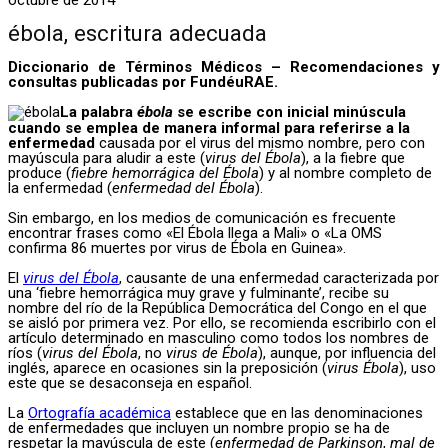
ébola, escritura adecuada
Diccionario de Términos Médicos – Recomendaciones y
consultas publicadas por FundéuRAE.
La palabra
ébola
se escribe con inicial minúscula
cuando se emplea de manera informal para referirse a la
enfermedad
causada por el virus del mismo nombre, pero con
mayúscula para aludir a este (
virus del Ébola
), a la fiebre que
produce (
fiebre hemorrágica del Ébola
) y al nombre completo de
la enfermedad
(
enfermedad del Ébola
).
Sin embargo, en los medios de comunicación es frecuente
encontrar frases como «El Ébola llega a Mali» o «La OMS
confirma 86 muertes por virus de Ébola en Guinea».
El
virus del Ébola
,
causante de una enfermedad caracterizada por
una ‘fiebre hemorrágica muy grave y fulminante’, recibe su
nombre del río de la República Democrática del Congo en el que
se aisló por primera vez. Por ello, se recomienda escribirlo con el
artículo determinado en masculino como todos los nombres de
ríos (
virus del Ébola
, no
virus de Ébola
), aunque, por influencia del
inglés, aparece en ocasiones sin la preposición (
virus Ébola
), uso
este que se desaconseja en español.
La
Ortografía académica
establece que en las denominaciones
de enfermedades que incluyen un nombre propio se ha de
respetar la mayúscula de este (
enfermedad de Parkinson
,
mal de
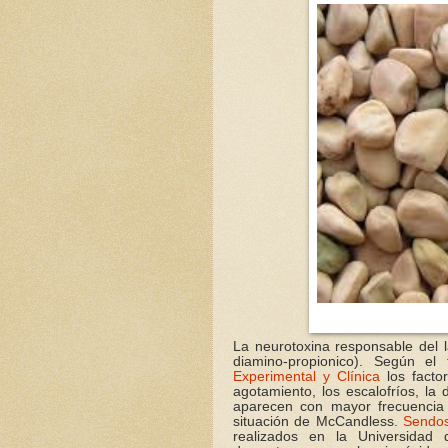
La neurotoxina responsable del l
diamino-propionico). Según 
Experimental y Clínica
los facto
agotamiento, los escalofríos, la 
aparecen con mayor frecuencia
situación de McCandless.
Sendos
realizados en la Universidad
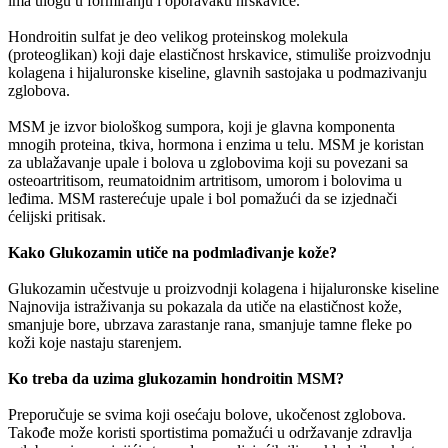
ima ulogu u formiranju i oporavaku hrskavice.
Hondroitin sulfat je deo velikog proteinskog molekula
(proteoglikan) koji daje elastičnost hrskavice, stimuliše proizvodnju
kolagena i hijaluronske kiseline, glavnih sastojaka u podmazivanju
zglobova.
MSM je izvor biološkog sumpora, koji je glavna komponenta
mnogih proteina, tkiva, hormona i enzima u telu. MSM je koristan
za ublažavanje upale i bolova u zglobovima koji su povezani sa
osteoartritisom, reumatoidnim artritisom, umorom i bolovima u
leđima. MSM rasterećuje upale i bol pomažući da se izjednači
ćelijski pritisak.
Kako Glukozamin utiče na podmlađivanje kože?
Glukozamin učestvuje u proizvodnji kolagena i hijaluronske kiseline
Najnovija istraživanja su pokazala da utiče na elastičnost kože,
smanjuje bore, ubrzava zarastanje rana, smanjuje tamne fleke po
koži koje nastaju starenjem.
Ko treba da uzima glukozamin hondroitin MSM?
Preporučuje se svima koji osećaju bolove, ukočenost zglobova.
Takođe može koristi sportistima pomažući u održavanje zdravlja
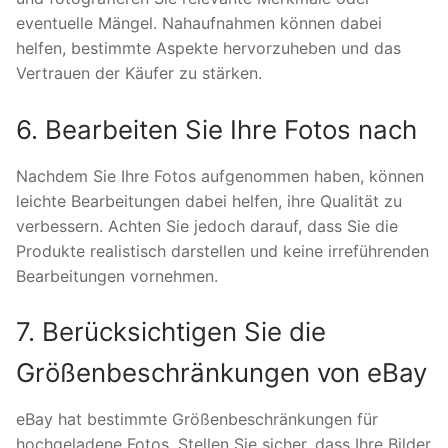
eventuelle Mängel. Nahaufnahmen können dabei
helfen, bestimmte Aspekte hervorzuheben und das
Vertrauen der Käufer zu stärken.
6. Bearbeiten Sie Ihre Fotos nach
Nachdem Sie Ihre Fotos aufgenommen haben, können
leichte Bearbeitungen dabei helfen, ihre Qualität zu
verbessern. Achten Sie jedoch darauf, dass Sie die
Produkte realistisch darstellen und keine irreführenden
Bearbeitungen vornehmen.
7. Berücksichtigen Sie die
Größenbeschränkungen von eBay
eBay hat bestimmte Größenbeschränkungen für
hochgeladene Fotos. Stellen Sie sicher, dass Ihre Bilder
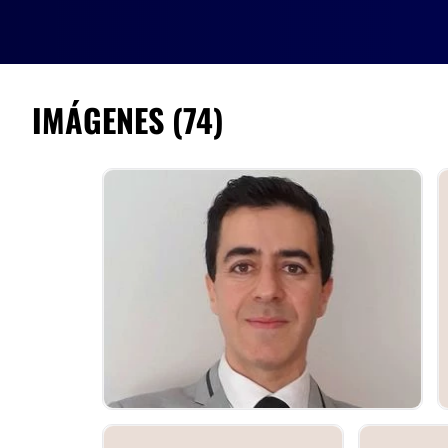
El Centro
Cirugía Estética
Life
cuenta con tres sedes en Capita
dispone de varios centros en todo el país.
IMÁGENES (74)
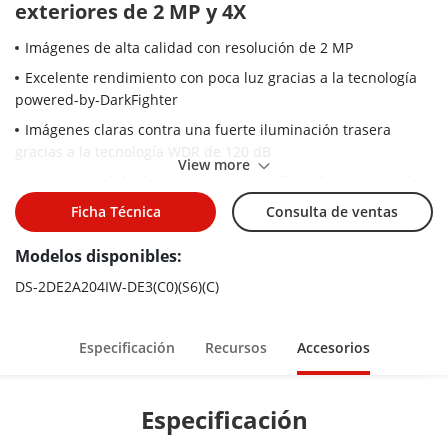
exteriores de 2 MP y 4X
Imágenes de alta calidad con resolución de 2 MP
Excelente rendimiento con poca luz gracias a la tecnología
powered-by-DarkFighter
Imágenes claras contra una fuerte iluminación trasera
gracias a la tecnología WDR de 120 dB
View more
La capacidad de desplazamiento e inclinación permite a la
cámara monitorear las zonas de interés
Ficha Técnica
Consulta de ventas
El zoom óptico de 4x permite una visión más cercana de los
Modelos disponibles:
sujetos en áreas expansivas
El rango IR de hasta 20 m garantiza la seguridad por la
DS-2DE2A204IW-DE3(C0)(S6)(C)
noche
Resistente al agua y al polvo (IP66) y a prueba de vándalos
Especificación
Recursos
Accesorios
(IK10)
Especificación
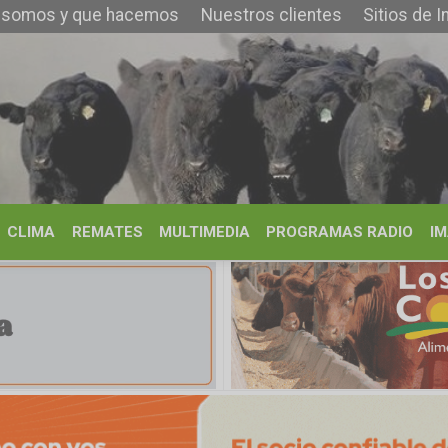
 que hacemos
Nuestros clientes
Sitios de Interés
Contacto
REMATES
MULTIMEDIA
PROGRAMAS RADIO
IMÁGENES
HISTORIA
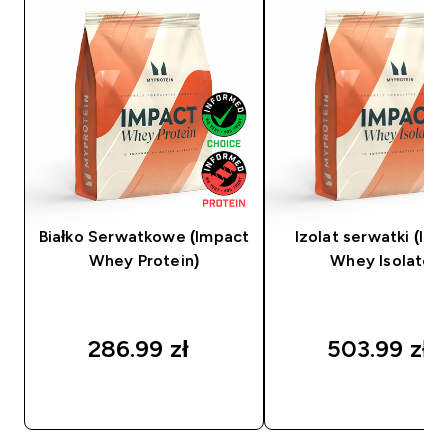
Białko Serwatkowe (Impact
Izolat serwatki (Im
Whey Protein)
Whey Isolate)
286.99 zł‎
503.99 zł‎
SZYBKI ZAKUP
SZYBKI ZAKUP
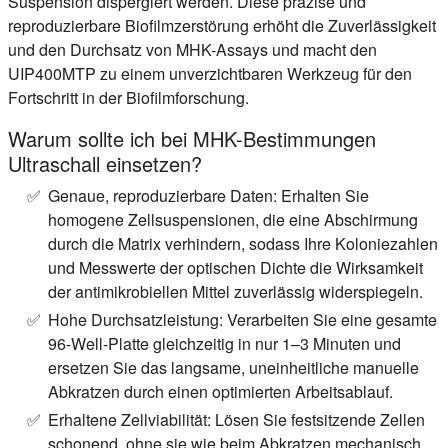
Suspension dispergiert werden. Diese präzise und
reproduzierbare Biofilmzerstörung erhöht die Zuverlässigkeit
und den Durchsatz von MHK-Assays und macht den
UIP400MTP zu einem unverzichtbaren Werkzeug für den
Fortschritt in der Biofilmforschung.
Warum sollte ich bei MHK-Bestimmungen
Ultraschall einsetzen?
Genaue, reproduzierbare Daten:
Erhalten Sie
homogene Zellsuspensionen, die eine Abschirmung
durch die Matrix verhindern, sodass Ihre Koloniezahlen
und Messwerte der optischen Dichte die Wirksamkeit
der antimikrobiellen Mittel zuverlässig widerspiegeln.
Hohe Durchsatzleistung:
Verarbeiten Sie eine gesamte
96-Well-Platte gleichzeitig in nur 1–3 Minuten und
ersetzen Sie das langsame, uneinheitliche manuelle
Abkratzen durch einen optimierten Arbeitsablauf.
Erhaltene Zellviabilität:
Lösen Sie festsitzende Zellen
schonend, ohne sie wie beim Abkratzen mechanisch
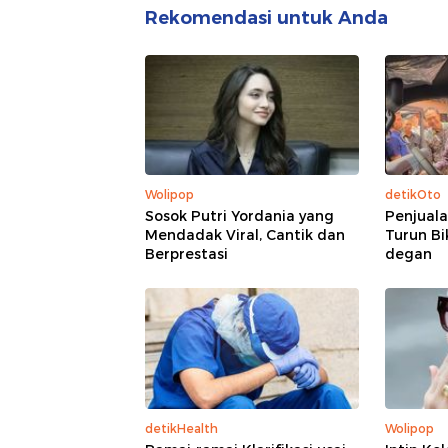
Rekomendasi untuk Anda
Wolipop
detikOto
Sosok Putri Yordania yang
Penjuala
Mendadak Viral, Cantik dan
Turun Bi
Berprestasi
degan
detikHealth
Wolipop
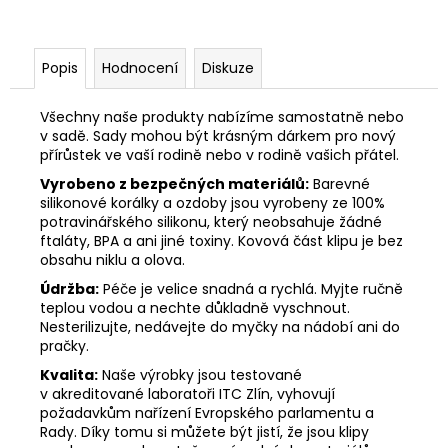
Popis
Hodnocení
Diskuze
Všechny naše produkty nabízíme samostatně nebo
v sadě. Sady mohou být krásným dárkem pro nový
přírůstek ve vaší rodině nebo v rodině vašich přátel.
Vyrobeno z bezpečných materiálů:
Barevné
silikonové korálky a ozdoby jsou vyrobeny ze 100%
potravinářského silikonu, který neobsahuje žádné
ftaláty, BPA a ani jiné toxiny. Kovová část klipu je bez
obsahu niklu a olova.
Údržba:
Péče je velice snadná a rychlá. Myjte ručně
teplou vodou a nechte důkladně vyschnout.
Nesterilizujte, nedávejte do myčky na nádobí ani do
pračky.
Kvalita:
Naše výrobky jsou testované
v akreditované laboratoři ITC Zlín, vyhovují
požadavkům nařízení Evropského parlamentu a
Rady. Díky tomu si můžete být jistí, že jsou klipy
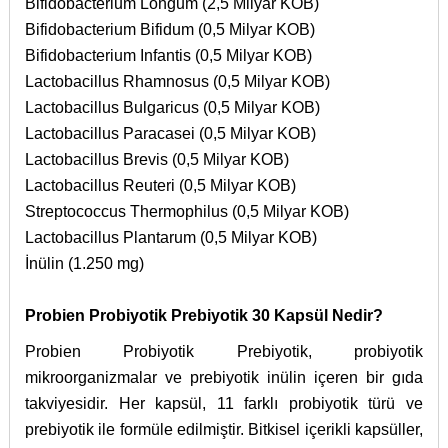
Bifidobacterium Longum (2,5 Milyar KOB)
Bifidobacterium Bifidum (0,5 Milyar KOB)
Bifidobacterium Infantis (0,5 Milyar KOB)
Lactobacillus Rhamnosus (0,5 Milyar KOB)
Lactobacillus Bulgaricus (0,5 Milyar KOB)
Lactobacillus Paracasei (0,5 Milyar KOB)
Lactobacillus Brevis (0,5 Milyar KOB)
Lactobacillus Reuteri (0,5 Milyar KOB)
Streptococcus Thermophilus (0,5 Milyar KOB)
Lactobacillus Plantarum (0,5 Milyar KOB)
İnülin (1.250 mg)
Probien Probiyotik Prebiyotik 30 Kapsül Nedir?
Probien Probiyotik Prebiyotik, probiyotik
mikroorganizmalar ve prebiyotik inülin içeren bir gıda
takviyesidir. Her kapsül, 11 farklı probiyotik türü ve
prebiyotik ile formüle edilmiştir. Bitkisel içerikli kapsüller,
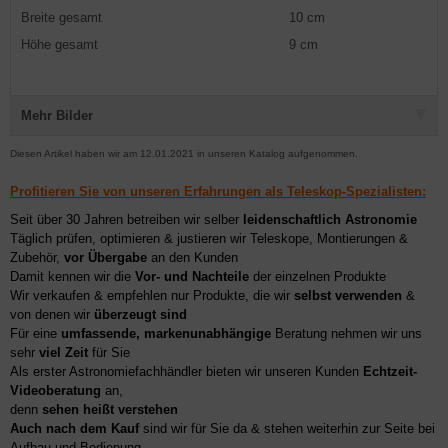
Breite gesamt
10 cm
Höhe gesamt
9 cm
Mehr Bilder
Diesen Artikel haben wir am 12.01.2021 in unseren Katalog aufgenommen.
Profitieren Sie von unseren Erfahrungen als Teleskop-Spezialisten:
Seit über 30 Jahren betreiben wir selber
leidenschaftlich Astronomie
Täglich prüfen, optimieren & justieren wir Teleskope, Montierungen &
Zubehör,
vor Übergabe
an den Kunden
Damit kennen wir die
Vor- und Nachteile
der einzelnen Produkte
Wir verkaufen & empfehlen nur Produkte, die wir
selbst verwenden
&
von denen wir
überzeugt sind
Für eine
umfassende, markenunabhängige
Beratung nehmen wir uns
sehr
viel Zeit
für Sie
Als erster Astronomiefachhändler bieten wir unseren Kunden
Echtzeit-
Videoberatung
an,
denn
sehen heißt verstehen
Auch nach dem Kauf
sind wir für Sie da & stehen weiterhin zur Seite bei
Aufbau und Bedienung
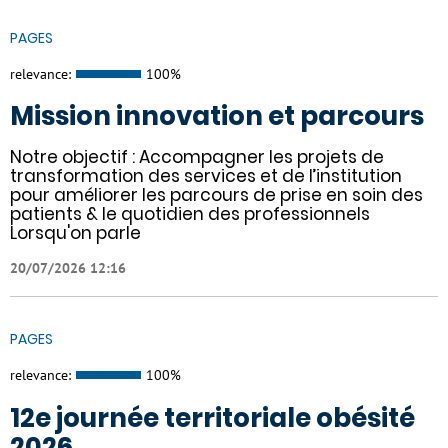
PAGES
relevance:
100%
Mission innovation et parcours
Notre objectif : Accompagner les projets de
transformation des services et de l’institution
pour améliorer les parcours de prise en soin des
patients & le quotidien des professionnels
Lorsqu'on parle
20/07/2026 12:16
PAGES
relevance:
100%
12e journée territoriale obésité
2026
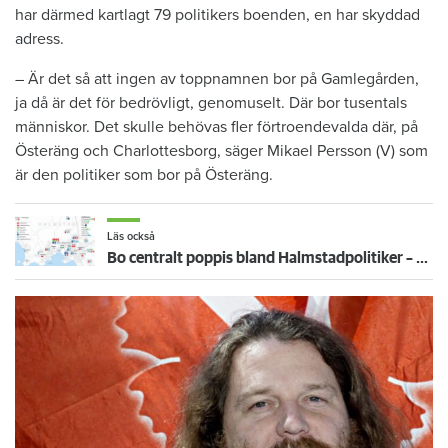
har därmed kartlagt 79 politikers boenden, en har skyddad
adress.
– Är det så att ingen av toppnamnen bor på Gamlegården,
ja då är det för bedrövligt, genomuselt. Där bor tusentals
människor. Det skulle behövas fler förtroendevalda där, på
Österäng och Charlottesborg, säger Mikael Persson (V) som
är den politiker som bor på Österäng.
Läs också
Bo centralt poppis bland Halmstadpolitiker – och i villa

---

Your instructions:
Output exactly the lines above, beginning at the one with "Vertrauen der Käufer zu stärken." and stopping after the one with "und den Durchsatz". Pictures are to be omitted.

Response:
Vertrauen der Käufer zu stärken.
6. Bearbeiten Sie Ihre Fotos nach
Nachdem Sie Ihre Fotos aufgenommen haben, können
leichte Bearbeitungen dabei helfen, ihre Qualität zu
verbessern. Achten Sie jedoch darauf, dass Sie die
Produkte realistisch darstellen und keine irreführenden
Bearbeitungen vornehmen.
7. Berücksichtigen Sie die
Größenbeschränkungen von eBay
eBay hat bestimmte Größenbeschränkungen für
hochgeladene Fotos. Stellen Sie sicher, dass Ihre Bilder
El Centro
Cirugía Estética
Life
cuenta con tres sedes en Capita
dispone de varios centros en todo el país.
IMÁGENES (74)
exteriores de 2 MP y 4X
Imágenes de alta calidad con resolución de 2 MP
Excelente rendimiento con poca luz gracias a la tecnología
powered-by-DarkFighter
Imágenes claras contra una fuerte iluminación trasera
gracias a la tecnología WDR de 120 dB
View more
La capacidad de desplazamiento e inclinación permite a la
cámara monitorear las zonas de interés
Ficha Técnica
Consulta de ventas
El zoom óptico de 4x permite una visión más cercana de los
Modelos disponibles:
sujetos en áreas expansivas
El rango IR de hasta 20 m garantiza la seguridad por la
DS-2DE2A204IW-DE3(C0)(S6)(C)
noche
Resistente al agua y al polvo (IP66) y a prueba de vándalos
Especificación
Recursos
Accesorios
(IK10)
Especificación
 que hacemos
Nuestros clientes
Sitios de Interés
Contacto
REMATES
MULTIMEDIA
PROGRAMAS RADIO
IMÁGENES
HISTORIA
Białko Serwatkowe (Impact
Izolat serwatki (Im
Whey Protein)
Whey Isolate)
286.99 zł‎
503.99 zł‎
SZYBKI ZAKUP
SZYBKI ZAKUP
Suspension dispergiert werden. Diese präzise und
reproduzierbare Biofilmzerstörung erhöht die Zuverlässigkeit
und den Durchsatz von MHK-Assays und macht den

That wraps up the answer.